Q - Alors, ce rapprochement avec la Grande-Bretagne, même si les divergences existent toujours sur l'Irak, est important parce qu'on l'a vu par exemple sur le dossier du nucléaire iranien, ce sont les positions européennes de la France, de l'Allemagne et de la Grande-Bretagne qui ont prévalu. C'est peut-être ce qu'il aurait fallu faire en Irak ?
R - Il y a une volonté de nous retrouver sur des propositions communes. L'Iran, vous le citez, est un très bon exemple. Voilà des questions - celle de la prolifération - qui sont tout à fait essentielles pour la sécurité de nos Etats, pour la sécurité du monde. La Grande-Bretagne, l'Allemagne et la France se sont mobilisées pour trouver une solution. Nous avons proposé, dans le cadre de l'Agence internationale de l'énergie atomique, une résolution. Cette résolution a été acceptée à l'unanimité. Je vois que quand les Européens sont unis, ils sont capables de proposer, et nous sommes capables de résoudre des problèmes. C'est bien ce que nous voulons.
Q - Revenons à des dossiers plus hexagonaux. Lundi, lors de l'examen de votre budget au Sénat, les fonctionnaires du Quai d'Orsay vont se mettre en grève. Ils vont même se rassembler devant le Sénat. Dites-moi, c'est peu banal ça ?

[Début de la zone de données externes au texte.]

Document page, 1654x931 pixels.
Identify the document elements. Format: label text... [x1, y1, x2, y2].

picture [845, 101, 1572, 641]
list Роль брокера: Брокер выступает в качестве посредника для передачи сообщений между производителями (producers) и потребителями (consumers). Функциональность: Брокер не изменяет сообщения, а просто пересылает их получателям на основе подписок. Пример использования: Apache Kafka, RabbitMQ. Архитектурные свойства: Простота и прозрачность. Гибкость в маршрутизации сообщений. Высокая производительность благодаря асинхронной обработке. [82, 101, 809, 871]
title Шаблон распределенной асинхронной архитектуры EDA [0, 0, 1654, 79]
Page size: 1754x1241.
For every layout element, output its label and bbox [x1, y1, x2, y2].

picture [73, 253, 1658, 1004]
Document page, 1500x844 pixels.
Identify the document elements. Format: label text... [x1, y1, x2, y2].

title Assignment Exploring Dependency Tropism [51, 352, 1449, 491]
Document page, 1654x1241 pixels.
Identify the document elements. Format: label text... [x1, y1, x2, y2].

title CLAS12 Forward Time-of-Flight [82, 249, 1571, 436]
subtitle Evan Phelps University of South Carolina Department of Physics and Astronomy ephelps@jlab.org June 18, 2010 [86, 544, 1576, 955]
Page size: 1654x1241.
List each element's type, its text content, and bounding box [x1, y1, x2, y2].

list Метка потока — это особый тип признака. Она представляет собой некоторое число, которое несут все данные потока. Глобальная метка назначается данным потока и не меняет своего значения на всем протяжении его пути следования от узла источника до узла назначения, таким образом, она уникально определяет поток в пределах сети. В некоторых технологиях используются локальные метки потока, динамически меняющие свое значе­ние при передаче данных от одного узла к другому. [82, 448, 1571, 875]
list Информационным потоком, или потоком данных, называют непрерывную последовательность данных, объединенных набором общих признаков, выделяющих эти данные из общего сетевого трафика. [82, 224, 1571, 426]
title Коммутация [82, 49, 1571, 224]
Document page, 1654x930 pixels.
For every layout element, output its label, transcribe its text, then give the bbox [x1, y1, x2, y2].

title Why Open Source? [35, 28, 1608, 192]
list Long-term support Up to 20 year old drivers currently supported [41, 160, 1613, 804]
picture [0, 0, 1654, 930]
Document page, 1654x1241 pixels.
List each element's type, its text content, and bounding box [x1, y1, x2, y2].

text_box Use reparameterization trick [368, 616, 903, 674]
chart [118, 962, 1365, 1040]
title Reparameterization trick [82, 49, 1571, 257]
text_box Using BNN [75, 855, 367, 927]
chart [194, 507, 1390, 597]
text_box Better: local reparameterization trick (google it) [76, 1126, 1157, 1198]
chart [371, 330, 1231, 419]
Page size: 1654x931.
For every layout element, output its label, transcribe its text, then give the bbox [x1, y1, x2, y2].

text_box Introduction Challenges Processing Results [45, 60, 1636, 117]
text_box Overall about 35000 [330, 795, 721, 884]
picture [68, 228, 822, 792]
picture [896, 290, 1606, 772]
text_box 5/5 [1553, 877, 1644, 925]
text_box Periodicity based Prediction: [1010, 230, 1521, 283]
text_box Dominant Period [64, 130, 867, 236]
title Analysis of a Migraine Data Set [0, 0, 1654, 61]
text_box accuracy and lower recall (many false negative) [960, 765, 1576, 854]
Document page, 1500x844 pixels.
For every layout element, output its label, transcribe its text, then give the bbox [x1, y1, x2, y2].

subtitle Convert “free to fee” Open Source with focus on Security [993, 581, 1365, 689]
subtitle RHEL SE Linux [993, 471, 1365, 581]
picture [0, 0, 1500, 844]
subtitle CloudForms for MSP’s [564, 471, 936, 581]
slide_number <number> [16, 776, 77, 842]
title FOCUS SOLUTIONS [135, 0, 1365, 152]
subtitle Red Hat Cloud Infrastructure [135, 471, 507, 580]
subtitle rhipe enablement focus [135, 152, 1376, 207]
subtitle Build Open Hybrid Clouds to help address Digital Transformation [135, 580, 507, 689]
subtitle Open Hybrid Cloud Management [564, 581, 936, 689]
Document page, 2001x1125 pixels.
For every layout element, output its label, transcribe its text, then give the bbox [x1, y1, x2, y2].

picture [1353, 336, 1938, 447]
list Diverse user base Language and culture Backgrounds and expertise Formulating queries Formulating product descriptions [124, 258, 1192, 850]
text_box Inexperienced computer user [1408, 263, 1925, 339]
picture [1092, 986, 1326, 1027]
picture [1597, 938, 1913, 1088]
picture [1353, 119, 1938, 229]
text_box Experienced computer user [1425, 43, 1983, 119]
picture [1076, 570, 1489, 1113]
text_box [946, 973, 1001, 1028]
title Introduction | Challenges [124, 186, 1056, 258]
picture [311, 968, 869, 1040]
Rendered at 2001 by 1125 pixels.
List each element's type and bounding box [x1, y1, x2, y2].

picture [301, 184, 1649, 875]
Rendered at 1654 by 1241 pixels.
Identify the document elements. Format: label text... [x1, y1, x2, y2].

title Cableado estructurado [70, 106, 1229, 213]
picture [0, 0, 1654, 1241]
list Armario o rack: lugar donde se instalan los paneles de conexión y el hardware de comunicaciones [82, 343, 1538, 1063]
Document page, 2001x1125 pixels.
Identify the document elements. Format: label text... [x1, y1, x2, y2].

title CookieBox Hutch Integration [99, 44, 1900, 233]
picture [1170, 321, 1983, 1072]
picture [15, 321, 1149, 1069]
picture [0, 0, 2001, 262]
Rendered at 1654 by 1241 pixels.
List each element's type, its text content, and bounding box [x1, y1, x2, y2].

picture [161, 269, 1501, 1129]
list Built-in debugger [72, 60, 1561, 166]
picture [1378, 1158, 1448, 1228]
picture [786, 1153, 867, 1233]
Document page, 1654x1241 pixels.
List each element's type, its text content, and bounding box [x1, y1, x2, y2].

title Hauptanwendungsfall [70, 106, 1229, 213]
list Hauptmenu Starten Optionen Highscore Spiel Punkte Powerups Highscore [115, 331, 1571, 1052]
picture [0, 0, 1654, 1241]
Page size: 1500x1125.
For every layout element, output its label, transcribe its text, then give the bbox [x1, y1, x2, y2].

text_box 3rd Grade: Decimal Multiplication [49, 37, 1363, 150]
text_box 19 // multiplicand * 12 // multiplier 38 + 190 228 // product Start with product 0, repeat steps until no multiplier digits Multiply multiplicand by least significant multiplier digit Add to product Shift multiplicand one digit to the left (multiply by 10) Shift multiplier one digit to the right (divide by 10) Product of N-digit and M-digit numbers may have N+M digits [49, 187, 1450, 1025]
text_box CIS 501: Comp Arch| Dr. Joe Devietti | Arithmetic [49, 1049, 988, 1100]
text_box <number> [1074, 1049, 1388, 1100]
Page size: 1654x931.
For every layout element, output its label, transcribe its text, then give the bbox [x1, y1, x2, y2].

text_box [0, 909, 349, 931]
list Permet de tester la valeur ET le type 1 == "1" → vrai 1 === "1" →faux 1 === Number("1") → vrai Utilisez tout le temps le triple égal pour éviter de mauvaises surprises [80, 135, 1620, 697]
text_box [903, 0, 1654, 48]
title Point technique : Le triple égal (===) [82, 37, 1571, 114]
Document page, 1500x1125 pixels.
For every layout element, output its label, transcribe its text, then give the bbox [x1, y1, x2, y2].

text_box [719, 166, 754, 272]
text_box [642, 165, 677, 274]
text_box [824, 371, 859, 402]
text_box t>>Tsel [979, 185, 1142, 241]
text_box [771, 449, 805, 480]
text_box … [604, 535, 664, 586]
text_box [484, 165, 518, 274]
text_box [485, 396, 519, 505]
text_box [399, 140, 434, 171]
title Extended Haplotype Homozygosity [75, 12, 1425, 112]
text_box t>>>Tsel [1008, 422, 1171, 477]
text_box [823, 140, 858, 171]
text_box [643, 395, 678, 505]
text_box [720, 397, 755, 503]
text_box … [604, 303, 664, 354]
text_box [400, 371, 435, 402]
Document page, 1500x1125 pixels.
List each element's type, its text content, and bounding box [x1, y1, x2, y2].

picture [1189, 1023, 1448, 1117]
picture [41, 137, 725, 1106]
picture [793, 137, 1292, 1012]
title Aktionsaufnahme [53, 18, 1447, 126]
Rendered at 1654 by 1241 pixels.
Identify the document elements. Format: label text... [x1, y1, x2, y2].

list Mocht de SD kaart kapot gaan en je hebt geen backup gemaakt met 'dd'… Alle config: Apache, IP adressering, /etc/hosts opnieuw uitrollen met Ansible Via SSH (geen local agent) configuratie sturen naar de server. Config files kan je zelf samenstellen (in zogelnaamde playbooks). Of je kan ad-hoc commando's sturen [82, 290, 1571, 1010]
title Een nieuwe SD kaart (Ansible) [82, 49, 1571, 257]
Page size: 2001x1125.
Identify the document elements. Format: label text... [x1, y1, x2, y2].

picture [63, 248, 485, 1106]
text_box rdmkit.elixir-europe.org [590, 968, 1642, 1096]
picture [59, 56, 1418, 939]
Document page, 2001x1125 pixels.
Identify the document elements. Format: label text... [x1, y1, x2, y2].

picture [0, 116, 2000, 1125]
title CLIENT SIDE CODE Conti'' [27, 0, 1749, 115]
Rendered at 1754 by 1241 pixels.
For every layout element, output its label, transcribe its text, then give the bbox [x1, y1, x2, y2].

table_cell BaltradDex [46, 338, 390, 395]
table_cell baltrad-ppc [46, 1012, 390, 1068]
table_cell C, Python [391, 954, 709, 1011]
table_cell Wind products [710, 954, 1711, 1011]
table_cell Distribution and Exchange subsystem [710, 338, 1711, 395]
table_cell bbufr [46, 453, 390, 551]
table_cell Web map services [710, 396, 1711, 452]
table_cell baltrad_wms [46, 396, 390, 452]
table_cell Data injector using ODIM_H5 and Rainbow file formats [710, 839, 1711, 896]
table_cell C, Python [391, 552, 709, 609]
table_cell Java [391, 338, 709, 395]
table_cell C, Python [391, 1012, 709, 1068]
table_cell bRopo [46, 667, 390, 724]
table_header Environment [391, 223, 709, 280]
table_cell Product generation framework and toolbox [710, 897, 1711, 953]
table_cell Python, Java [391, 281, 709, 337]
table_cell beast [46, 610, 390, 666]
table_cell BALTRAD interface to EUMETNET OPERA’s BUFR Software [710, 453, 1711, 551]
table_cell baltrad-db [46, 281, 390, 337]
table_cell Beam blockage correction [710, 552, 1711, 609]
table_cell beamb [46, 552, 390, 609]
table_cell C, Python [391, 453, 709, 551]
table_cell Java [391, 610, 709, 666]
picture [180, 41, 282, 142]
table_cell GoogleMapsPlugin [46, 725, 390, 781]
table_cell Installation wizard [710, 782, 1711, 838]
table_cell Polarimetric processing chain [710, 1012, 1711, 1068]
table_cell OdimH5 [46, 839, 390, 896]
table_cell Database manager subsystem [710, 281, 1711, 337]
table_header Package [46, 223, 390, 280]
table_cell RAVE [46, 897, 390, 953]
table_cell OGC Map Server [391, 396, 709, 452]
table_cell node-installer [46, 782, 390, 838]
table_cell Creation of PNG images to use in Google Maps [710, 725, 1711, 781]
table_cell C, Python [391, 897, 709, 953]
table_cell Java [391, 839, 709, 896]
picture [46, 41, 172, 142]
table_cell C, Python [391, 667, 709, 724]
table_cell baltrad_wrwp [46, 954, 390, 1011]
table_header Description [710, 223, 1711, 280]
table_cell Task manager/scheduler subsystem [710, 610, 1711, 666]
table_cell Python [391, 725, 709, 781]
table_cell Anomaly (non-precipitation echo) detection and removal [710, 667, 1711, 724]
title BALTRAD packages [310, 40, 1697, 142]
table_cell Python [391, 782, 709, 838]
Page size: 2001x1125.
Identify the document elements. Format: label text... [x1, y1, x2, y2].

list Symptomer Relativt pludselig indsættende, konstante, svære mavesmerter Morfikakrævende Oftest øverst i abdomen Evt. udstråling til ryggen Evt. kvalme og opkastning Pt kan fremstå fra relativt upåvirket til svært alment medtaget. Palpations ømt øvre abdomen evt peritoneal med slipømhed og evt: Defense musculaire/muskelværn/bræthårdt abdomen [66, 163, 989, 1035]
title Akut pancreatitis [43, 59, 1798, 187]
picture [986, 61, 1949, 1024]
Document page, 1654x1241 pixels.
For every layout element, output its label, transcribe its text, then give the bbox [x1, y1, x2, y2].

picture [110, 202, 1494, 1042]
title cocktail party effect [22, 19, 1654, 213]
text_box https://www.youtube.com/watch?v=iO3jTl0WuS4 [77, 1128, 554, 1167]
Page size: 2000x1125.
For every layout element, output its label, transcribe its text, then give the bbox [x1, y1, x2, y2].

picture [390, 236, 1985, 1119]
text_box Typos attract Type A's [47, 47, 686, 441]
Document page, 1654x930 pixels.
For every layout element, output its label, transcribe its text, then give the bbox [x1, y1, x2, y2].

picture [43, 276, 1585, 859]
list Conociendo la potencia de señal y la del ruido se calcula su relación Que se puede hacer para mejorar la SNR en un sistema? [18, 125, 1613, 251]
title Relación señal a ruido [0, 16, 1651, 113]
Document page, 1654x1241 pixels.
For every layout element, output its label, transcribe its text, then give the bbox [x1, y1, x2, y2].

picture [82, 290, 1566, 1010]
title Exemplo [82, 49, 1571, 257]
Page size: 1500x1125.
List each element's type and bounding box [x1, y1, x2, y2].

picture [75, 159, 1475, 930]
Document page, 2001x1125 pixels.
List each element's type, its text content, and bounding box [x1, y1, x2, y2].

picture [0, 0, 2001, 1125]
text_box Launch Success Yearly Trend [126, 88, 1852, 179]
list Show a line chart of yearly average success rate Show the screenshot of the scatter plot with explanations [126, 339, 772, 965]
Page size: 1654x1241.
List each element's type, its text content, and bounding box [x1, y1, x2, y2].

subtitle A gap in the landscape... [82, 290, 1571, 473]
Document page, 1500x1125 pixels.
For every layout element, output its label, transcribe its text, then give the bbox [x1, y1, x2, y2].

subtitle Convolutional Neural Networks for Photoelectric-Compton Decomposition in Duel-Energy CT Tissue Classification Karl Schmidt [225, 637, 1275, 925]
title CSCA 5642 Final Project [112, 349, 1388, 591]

R - C'est peu banal et j'ai eu l'occasion de leur dire. J'ai réuni, hier, l'ensemble des fonctionnaires du Quai d'Orsay de Paris, mais à travers eux, je me suis adressé à ceux qui sont à Nantes, à ceux qui sont dans chacun de nos postes à l'étranger, dans les services diplomatiques, culturels, consulaires. Nous vivons, aujourd'hui, au Quai d'Orsay, comme dans d'autres administrations de l'Etat, une situation difficile sur le plan budgétaire.
Q - Oui, mais ils disent que c'est toujours eux qui font les efforts. Cela fait dix ans qu'ils font des efforts.
R - C'est vrai que le Quai d'Orsay a fait des efforts particuliers et il les a faits dans un esprit positif, c'est-à-dire avec le souci, en permanence, de s'adapter et de se situer - et c'est l'ambition que j'ai eue en arrivant au Quai d'Orsay - aux avant-postes de la réforme de l'Etat. Ce que je leur ai expliqué, c'est que ces efforts-là servaient la modernisation de notre propre administration et servaient aussi d'exemple à beaucoup d'autres administrations de l'Etat. Notre volonté aujourd'hui, c'est que nous, qui ne représentons qu'un peu moins de la moitié du budget de l'Etat dans le domaine de l'action extérieure, nous voulons véritablement que la transparence puisse exister sur l'ensemble de l'action extérieure. Nous demandons donc une mission action extérieure de l'Etat et je veux que les efforts qui ont été faits par le Quai d'Orsay tout au long de ces mois, de ces dernières années, puissent être reconnus.
Q - C'est ce que vous allez dire à votre collègue de Bercy ?
R - Je l'ai dit évidemment à mon collègue de Bercy. Je crois qu'il en a pleinement conscience. Le Premier ministre et le président de la République le savent tout à fait également. Je crois que chacun comprend bien cette situation et c'est pour cela que j'ai bon espoir que le Quai d'Orsay sera reconnu pour l'année prochaine parmi les budgets prioritaires, que chacun comprendra qu'il est important véritablement de ne pas aller plus loin dans les limitations et les coupes faites sur notre propre budget. Nous devons permettre à notre diplomatie de donner le meilleur d'elle-même et, pour cela, nous avons besoins d'agents mobilisés, d'agents ayant les moyens et les capacités d'agir.